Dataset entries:
Segment Open

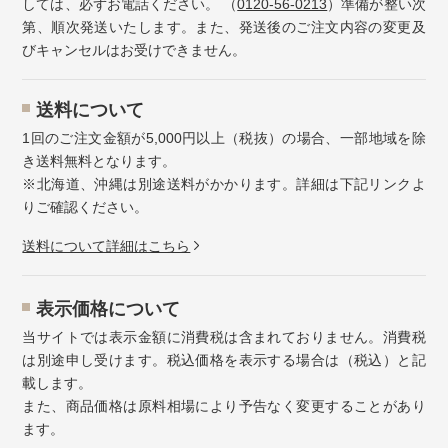
しては、必ずお電話ください。 （
0120-56-0213
）準備が整い次
第、順次発送いたします。また、発送後のご注文内容の変更及
びキャンセルはお受けできません。
送料について
1回のご注文金額が5,000円以上（税抜）の場合、一部地域を除
き送料無料となります。
※北海道、沖縄は別途送料がかかります。詳細は下記リンクよ
りご確認ください。
送料について詳細はこちら
表示価格について
当サイトでは表示金額に消費税は含まれておりません。消費税
は別途申し受けます。税込価格を表示する場合は（税込）と記
載します。
また、商品価格は原料相場により予告なく変更することがあり
ます。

Segment Closed

**Aim of the task**
Return the text lines of every item above word for word, without the pictures.

**Solution to this exercise**
しては、必ずお電話ください。 （
0120-56-0213
）準備が整い次
第、順次発送いたします。また、発送後のご注文内容の変更及
びキャンセルはお受けできません。
送料について
1回のご注文金額が5,000円以上（税抜）の場合、一部地域を除
き送料無料となります。
※北海道、沖縄は別途送料がかかります。詳細は下記リンクよ
りご確認ください。
送料について詳細はこちら
表示価格について
当サイトでは表示金額に消費税は含まれておりません。消費税
は別途申し受けます。税込価格を表示する場合は（税込）と記
載します。
また、商品価格は原料相場により予告なく変更することがあり
ます。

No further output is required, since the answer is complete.